Этот напряженный, полный намеков и умолчаний, но тем не менее достаточно внятный для обоих диалог они вели друг с другом не минуты, не часы и не дни, и даже не месяцы, а годы.

* * *

Но тут возникает такой вопрос: а почему, собственно, после того, как Маяковский покончил с собой, не оправдав надежд Сталина на то, что именно он станет главным его воспевателем, вождь обратил свой взор именно на Пастернака? Неужели он и впрямь считал, что, кроме этого «небожителя», нет других кандидатов на освободившуюся вакансию первого поэта?

у самого Пастернака на этот счет не было ни малейших сомнений. Он был уверен, что ни о какой другой кандидатуре тут не могло быть и речи просто потому, что Сталин, — конечно!
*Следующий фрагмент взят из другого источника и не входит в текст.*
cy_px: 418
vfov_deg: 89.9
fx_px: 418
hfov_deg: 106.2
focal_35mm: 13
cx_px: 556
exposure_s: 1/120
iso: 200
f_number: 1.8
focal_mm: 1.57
А как же иначе? — придерживается того же «гамбургского счета», из которого в своих представлениях о распределении мест на российском Парнасе исходит он сам.
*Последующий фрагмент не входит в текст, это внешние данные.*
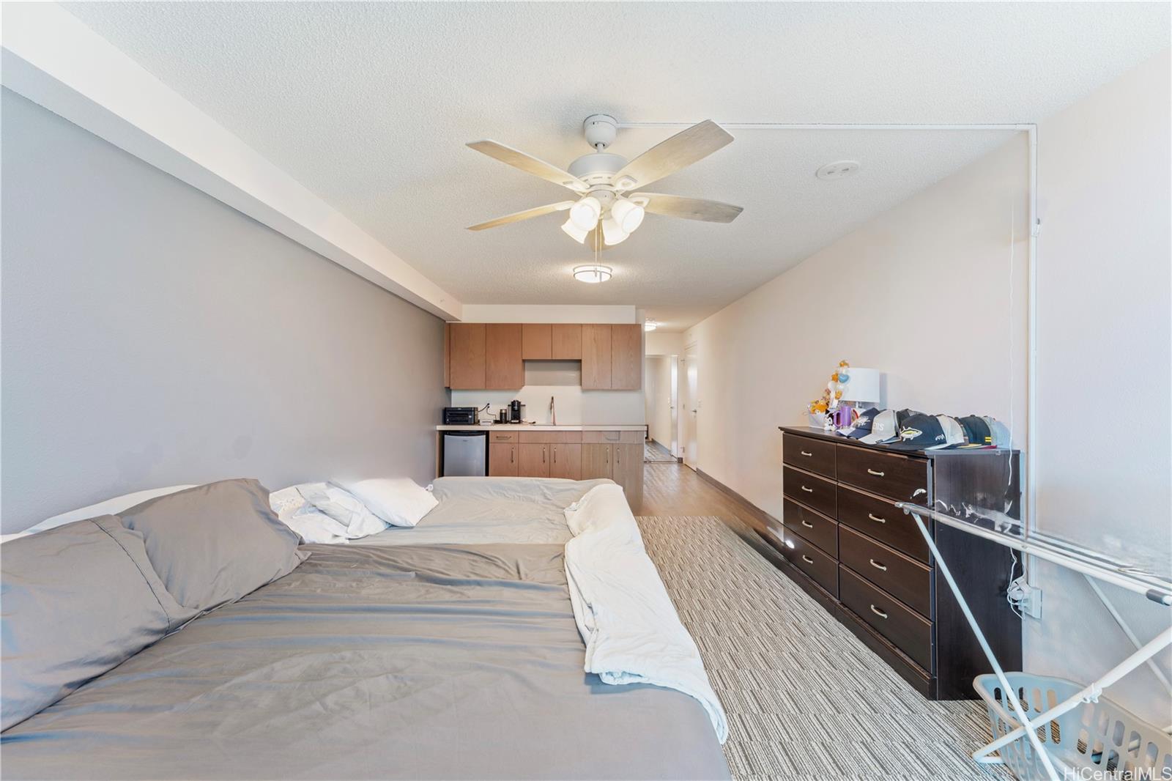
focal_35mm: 14
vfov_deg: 81.2
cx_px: 586
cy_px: 390
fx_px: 456
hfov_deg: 104.3
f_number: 9
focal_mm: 14
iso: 200
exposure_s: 1/5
А он еще в 1921 году высказался об этом так:

Нас мало. Нас, может быть, трое Донецких, горючих и адских Под серой бегущих корою Дождей, облаков и солдатских Советов, стихов и дискуссий О транспорте и об искусстве. Мы были людьми. Мы эпохи. Нас сбило и мчит в караване… И — мимо! — Вы поздно поймете…

Комментаторы полагают, что третьим в этой плеяде тогда — в 1921 году — он числил Асеева. Но два года спустя на подаренном Цветаевой экземпляре своей книги «Темы и вариации», куда вошло это стихотворение, он написал:

Несравненному поэту Марине Цветаевой. «Донецкой, горючей и адской».

Ну, а что касается первых двух, тут ни у кого никогда не было никаких сомнений.

Сомнения могли быть только насчет того, кого из них двоих числить первым, а кого — вторым.

Борис Леонидович бессчетно возвращался к одному и тому же воспоминанию.

Московской ночью, бредя откуда-то из гостей, он и Маяковский присели на скамейку безлюдного в этот поздний час Тверского бульвара.

Я был тогда очень знаменит, — рассказывал Пастернак. — Мы сидели молча, и вдруг Маяковский попросил:

— Пастернак, объявите меня первым поэтом. Ну что вам стоит.

И, помолчав, добавил:

— А я сейчас же объявлю вас вторым.

Из-за частых повторений (кстати, для Пастернака несвойственных!) я запомнил этот рассказ дословно.

(Василий Ливанов. Невыдуманный Борис Пастернак. Воспоминания и впечатления.)

Пастернак, в отличие от Маяковского, титулу «первого поэта» особого значения не придавал. Когда случалось ему заговорить на эту тему, о самом понятии этом неизменно отзывался пренебрежительно. Даже с легким презрением.

Но для Маяковского он делал исключение.

Вот в письме к Цветаевой (23 мая 1926 г.) он пишет, что хочет заслонить ее от этого нелюбимого, как он говорит, словосочетания — «первый поэт»:

Ты — большой поэт. Это загадочнее, превратнее, больше «первого». Большой поэт — сердце и субъект поколения. Первый поэт — объект дивованья журналов и даже… журналистов. Мне защищаться не приходится. Для меня, в моем случае — первый, но тоже и большой как ты, т.е. таимый и отогреваемый на груди поколеньем, как Пушкин между Боратынским и Языковым — Маяковский. Но и первый.

(Марина Цветаева — Борис Пастернак. Письма 1922—1936 годов. М. 2004. Стр. 209.)

Но и Маяковский, неизменно стремившийся быть первым, для Пастернака тоже готов был сделать исключение.

Выступая 23 марта 1927 года на диспуте «ЛЕФ ИЛИ БЛЕФ?», он процитировал критика А. Лежнева:

«Маяковский, конечно, не только поэт, но вождь, глашатай, даже теоретик школы. Этим он коренным образом отличается от Пастернака… Эпоха, в зависимости от своих требований, ставит то одного, то другого в главный фокус литературы. Когда время ломки искусства… выдвигает вперед футуризм и его знаменосца Маяковского, Пастернак остается в тени…

И тут же, же от себя, Владимир Владимирович добавил:

Когда время выдвигает Пастернака, Маяковский остается в тени.

(Владимир Маяковский. Поли. собр. соч. Том двенадцатый. М. 1959. Стр 336.)

После доклада Бухарина на Первом писательском съезде, после командировки в Париж на съезд писателей-антифашистов, где весь зал при его появлении встал, а потом, после его выступления провожал долго не смолкающей овацией, у Пастернака были все основания считать, что теперь время выдвинуло его, а Маяковский ушел в тень. И вот — сталинские слова вновь все расставили по своим местам. Сама эпоха устами вождя выдвинула Маяковского «в главный фокус литературы», а он, Пастернак, теперь, наконец, опять уйдет в тень.